25 May 2022
A network of institutions with specialist expertise in infectious diseases – including the Royal Free London - has published timely new research on monkeypox in the UK.
The report, Clinical features and management of human monkeypox: a retrospective observational study in the UK, which was published in The Lancet Infectious Diseases, includes analysis of seven monkeypox cases seen between 2018 and 2021.
Human monkeypox was rarely seen outside Africa prior to the current outbreaks, and was mostly linked to travel to countries in Africa where monkeypox occurs.
Known symptoms of the virus include fever, a characteristic rash, and swelling of the lymph nodes. Complications are uncommon, but can include inflammation of the lungs, brain and eyes, along with secondary bacterial infections.
Members of the England’s High Consequence Infectious Diseases (HCID) network, which includes the Royal Free London, have contributed to the research.
Jake Dunning (pictured), clinical lead for HCID at the Royal Free London and co-author of the study, said: “Since we set up the national HCID programme in 2016, and the Royal Free London team diagnosed the first travel-associated case outside Africa in 2018, we have been working on preparing to care for and study more cases. Therefore, detailed clinical and virological information like this is important, not only for the current, unprecedented outbreaks we are seeing, but for improving our understanding of monkeypox generally.
“It supplements important clinical case-series from countries in Africa where monkeypox occurs, and all countries now need to work together more effectively to study and control this emerging infection.”

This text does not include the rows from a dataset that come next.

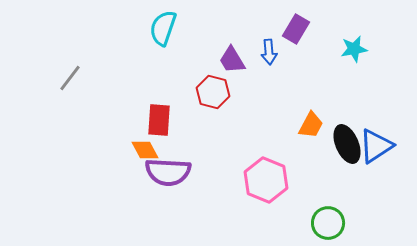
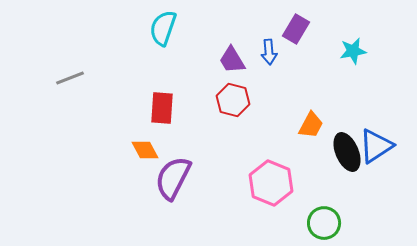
cyan star: moved 1 px left, 2 px down
gray line: rotated 32 degrees clockwise
red hexagon: moved 20 px right, 8 px down
red rectangle: moved 3 px right, 12 px up
black ellipse: moved 8 px down
purple semicircle: moved 5 px right, 6 px down; rotated 114 degrees clockwise
pink hexagon: moved 5 px right, 3 px down
green circle: moved 4 px left
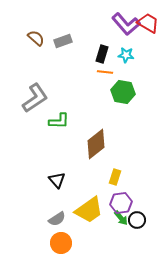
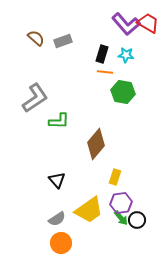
brown diamond: rotated 12 degrees counterclockwise
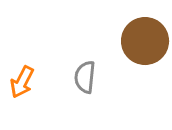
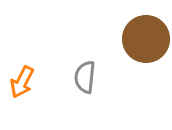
brown circle: moved 1 px right, 2 px up
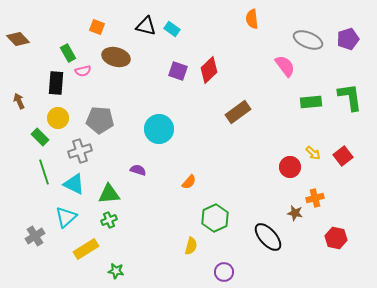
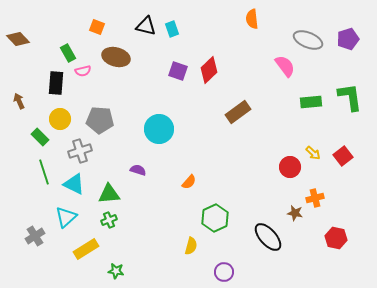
cyan rectangle at (172, 29): rotated 35 degrees clockwise
yellow circle at (58, 118): moved 2 px right, 1 px down
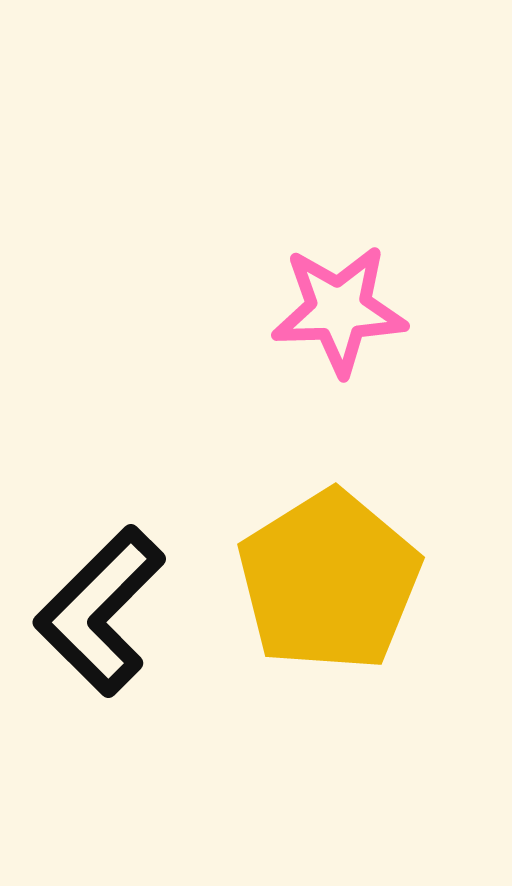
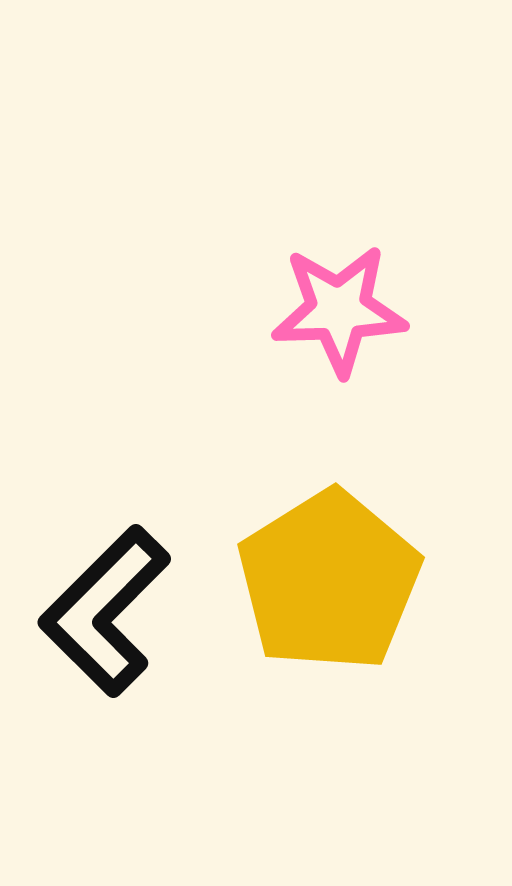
black L-shape: moved 5 px right
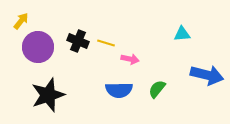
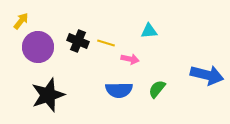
cyan triangle: moved 33 px left, 3 px up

Using a case-note review, the study identified limited transmission within the UK, including transmission to a healthcare worker and within a household. All cases had serial monitoring of blood, urine and throat swabs for monkeypox virus by PCR performed at the UKHSA Rare and Imported Pathogens Laboratory.
This is the first study of its kind and it demonstrated prolonged viral positivity within a variety of body sites, changing the understanding of the biology of this disease.
The patients were cared for in specialist HCID centres in Liverpool, Newcastle and London, including the Royal Free Hospital, which was coordinated via a national HCID network.
Their treatment included the first use of antiviral agents in patients with monkeypox.
Hugh Adler from the Liverpool School of Tropical Medicine, and co-author of the study, said: “While the study size was small, the data gleaned from the seven cases were rich, providing the team with novel insights and suggesting the direction of travel for future research. We hope this dataset will inform clinicians caring for patients with monkeypox across the UK and Europe, but also in West and Central Africa where there is an unmet need for treatments for this infection. And working collaboratively with the NHS England High Consequence Infectious Diseases (Airborne) Network has been a fruitful experience.”
The paper concluded that human monkeypox poses unique challenges, even to well-resourced healthcare systems with HCID networks. The study emphasised an urgent need for prospective studies of antivirals for this disease and that the infection control implications of viral shedding should be considered in future outbreaks.
The study has been coordinated the UK’s High Consequence Infection Diseases Network and with support from the International Severe Acute Respiratory and Emerging Infection Consortium and includes authors from: Liverpool School of Tropical Medicine; University of Liverpool; Liverpool University Hospitals NHS Trust; Guy’s and St Thomas’ NHS Foundation Trust, Alder Hey Children’s NHS Foundation Trust; UKHSA; University College London; Newcastle-upon Tyne NHS Foundation Trust; University of Newcastle; Royal Free London NHS Foundation Trust; University of Oxford; Royal Devon and Exeter NHS Foundation Trust; Sheffield teaching Hospitals NHS Foundation Trust; Karolinska Institute, Sweden.
Hugh Adler, Susan Gould, Paul Hine, Luke B Snell, Waison Wong, Catherine F Houlihan, Jane C Osborne, Tommy Rampling, Mike BJ Beadsworth, Christopher JA Duncan, Jake Dunning, Tom E Fletcher, Ewan R Hunter, Michael Jacobs, Saye H Khoo, William Newsholme, David Porter, Robert J Porter, Libuše Ratcliffe, Matthias L Schmid, Malcolm G Semple, Anne J Tunbridge, Tom Wingfield, Nicholas M Price on behalf of the NHS England High Consequence Infectious Diseases (Airborne) Network.
Please note that this photograph was taken before masks become mandatory in NHS hospitals.